Wyoming voters have spoken.
For years, we’ve know that our state faced a critical decision: how to fund government services amid declines in the energy sector, especially coal. We’ve seen changes in how our country powers itself and knew we’d need to either alter how our state brings in revenue or make significant cuts to live within our new means.
Some elected leaders, including our past three governors and some lawmakers, have acknowledged that reality and noted that simply cutting our way out of this problem was not realistic. Other lawmakers, including many in the conservative wing of the Republican Party, have maintained that there was plenty to cut before the conversation moved to evaluating our tax structure, removing tax exemptions or adopting new taxes to fund diversification of our economy.
This board has repeatedly sided with those who contend that Wyoming’s fiscal challenges can only be solved by a combination of cuts and new revenues. We’ve noted that relying on cuts alone will harm our schools, health care and other public services that are critical to many of us.
The majority of voters, it seems, disagree. During this election cycle, many of the lawmakers who espoused a middle approach found themselves on the losing end at the ballot box. The candidates who’ve beaten them, in large part, are far more conservative and anti-tax. Many have signed pledges never to raise taxes. It’s increasingly unlikely that the Wyoming Legislature will pair new revenues with this year’s massive set of budget cuts.
The voters have clearly expressed a preference for candidates who would shrink government services. Soon, we’ll learn how that philosophy works in practice.
On Monday, Gov. Mark Gordon announced a second round of budget cuts, this time totaling $500 million. They include reducing the Wyoming Department of Health’s budget, amid the worst pandemic in a century, by $135 million. The state’s higher education budget, meanwhile, will be slashed by 15%.
The first round of cuts, announced over the summer, amounted to another $250 million. Combined, the cuts will hit services that low-income residents, seniors and those with developmental disabilities rely on for support. Even programs that we look to for community safety weren’t spared. For example, there will now be fewer parole officers to monitor former prisoners after their release.

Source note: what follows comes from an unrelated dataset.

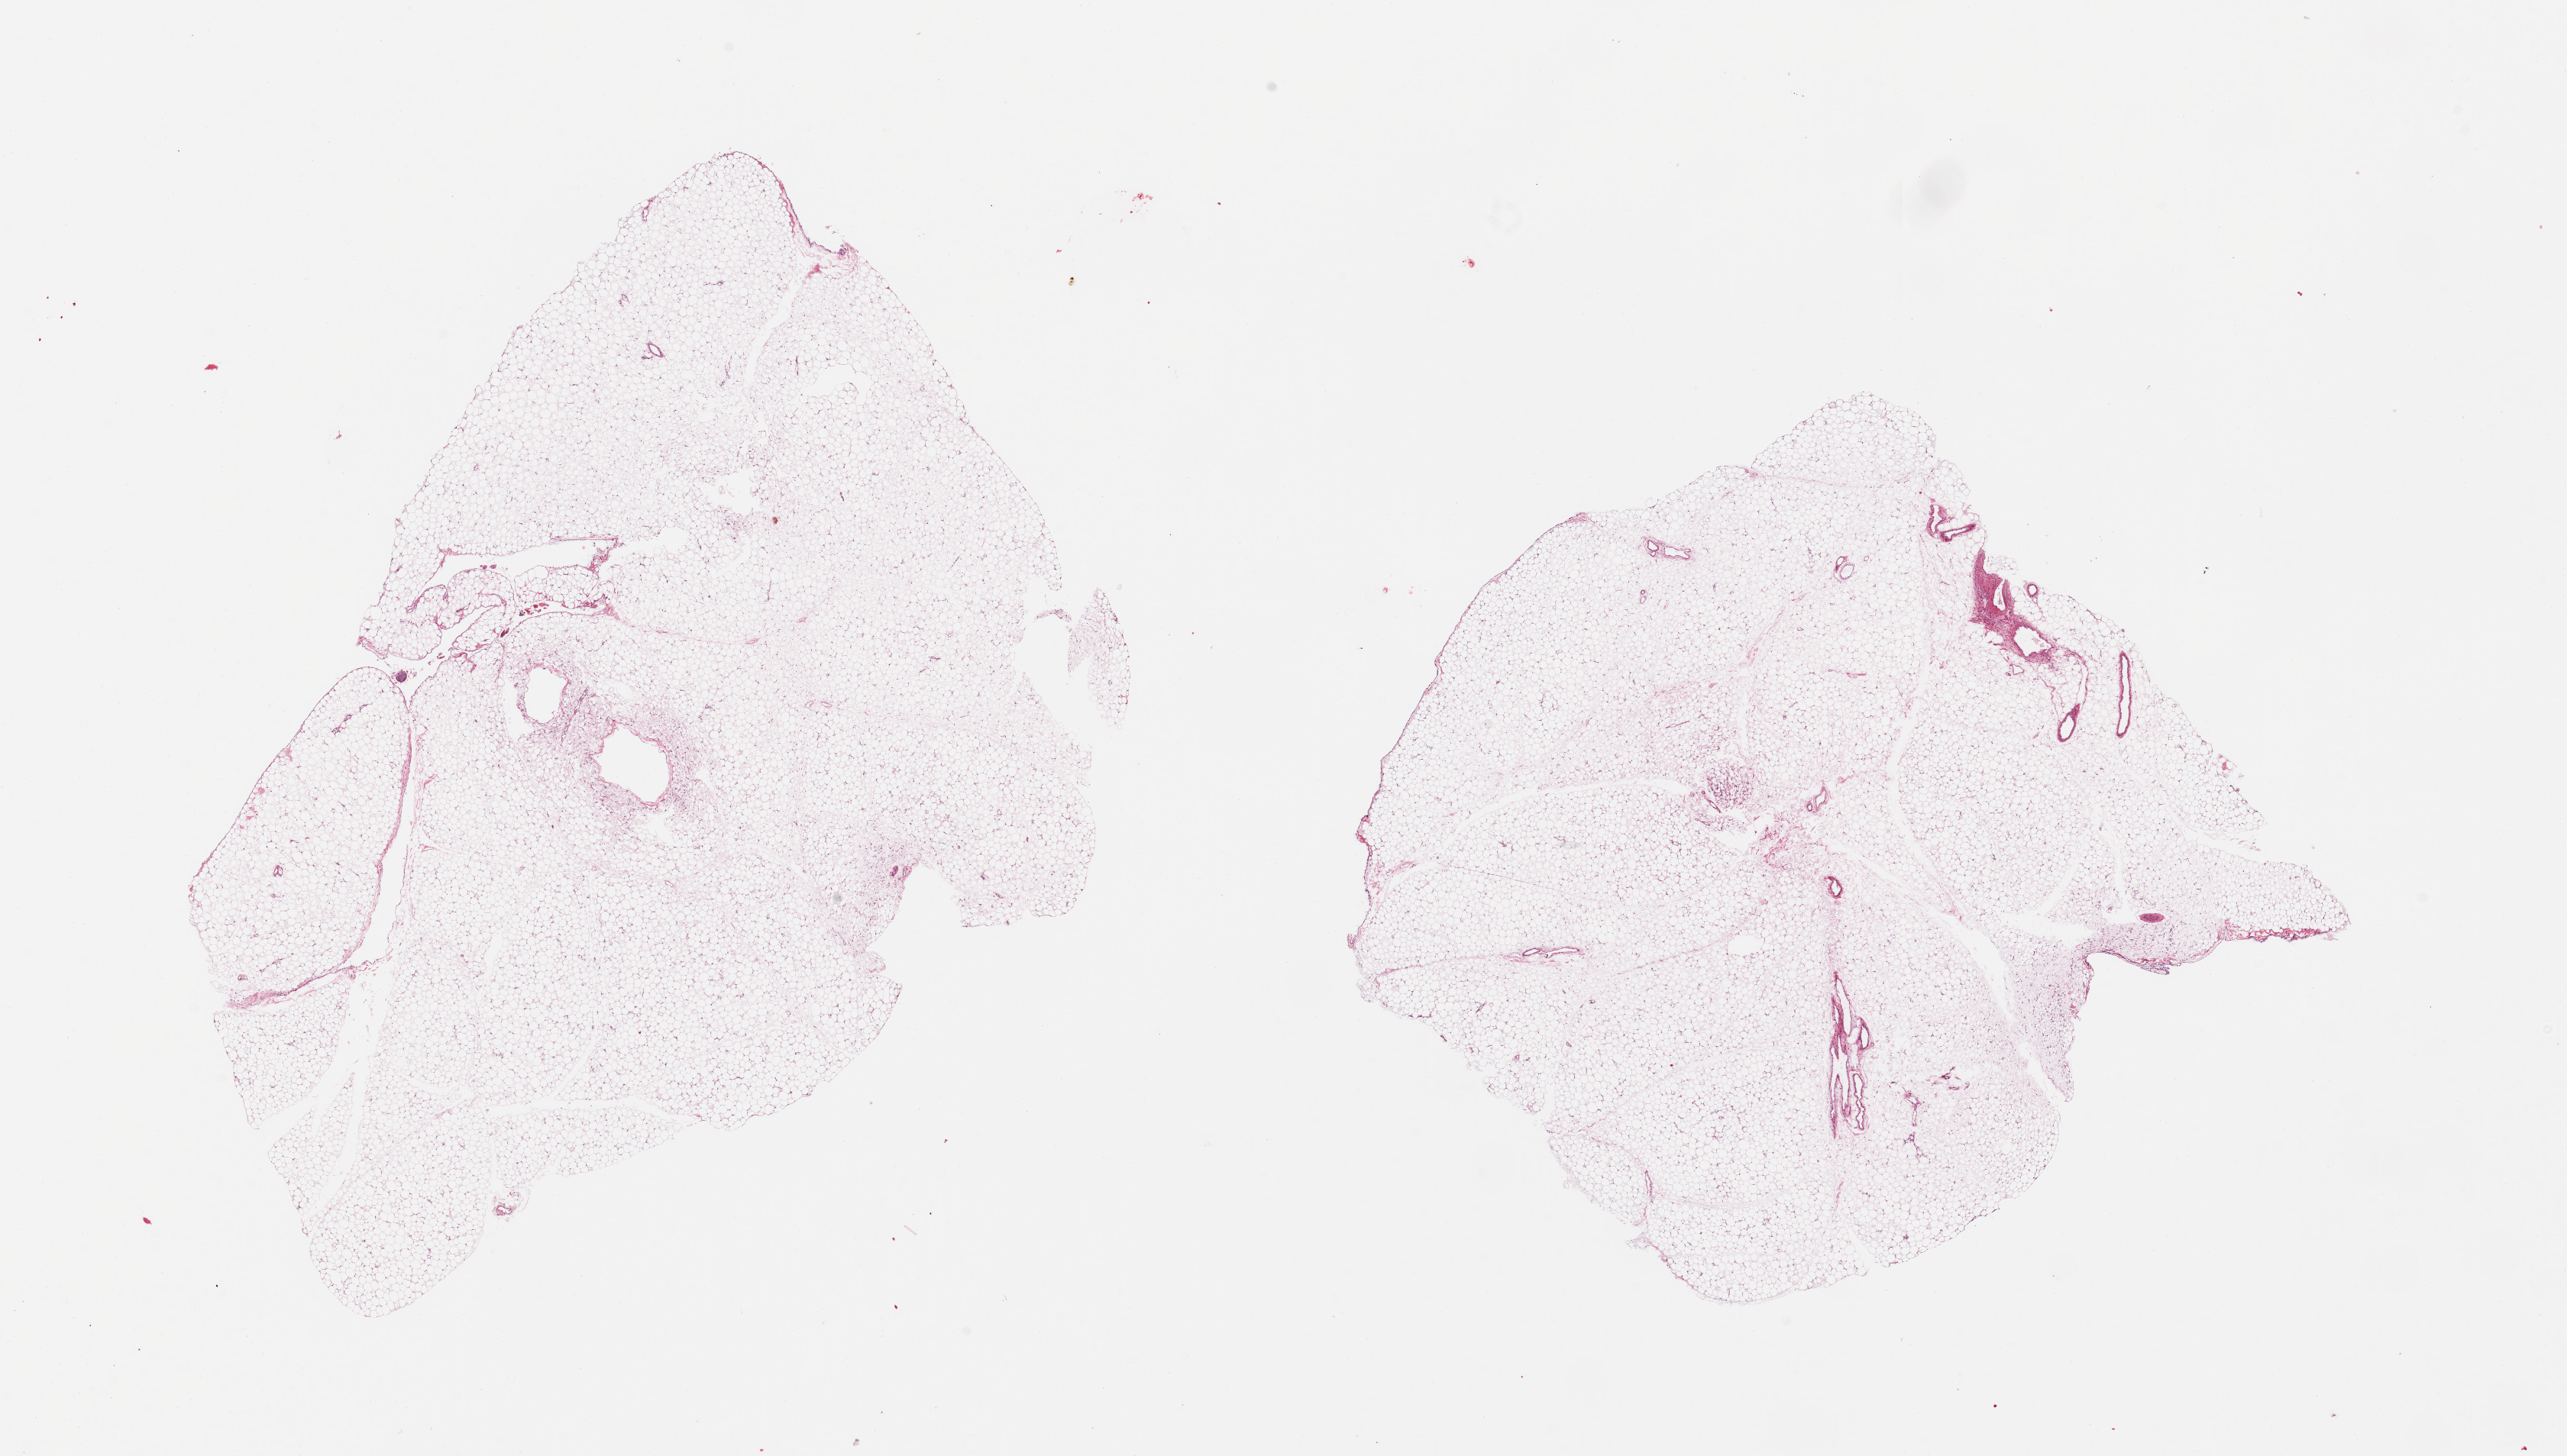
Whole-slide image, H&E stain — a low-resolution overview of the entire scanned area, about 26.6 x 15.1 mm; PAXgene-fixed, paraffin-embedded tissue; target tissue: omentum; tissue donor sample.
Reviewer comment on this tissue sample: 2 pieces; mature adipose tissue with trace of fibrovascular component.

And more cuts are likely coming. The state still faces a shortfall of $300 million, and one area in particular is bracing for reductions: K-12 education. We’re far past the point of slashing waste and bloat.
Many in our state view government as something that’s grown too large and inefficient. These cuts, they would argue, might be brought on by a pandemic and an energy downturn, but they were a long time coming. We’ll now learn whether the fiscal pain from these reductions extend back to the voters, or whether this smaller form of government is exactly what they wanted.
We can’t help but wonder whether the decision to pursue cuts at all costs will be less popular as the reverberations from these reductions spread out across Wyoming. Consider among the first cuts that Gordon announced: the closure of a handful of rest stops around Wyoming. In the aftermath, residents expressed frustration with having so few options to stretch their legs and go to the bathroom. What will they say when a child with developmental disabilities falls further behind without necessary services? Will they be OK with parolees in their community receiving less supervision after leaving prison?
Wyoming started down this path a long time ago. We’ll soon learn whether it’s one we truly desire to walk.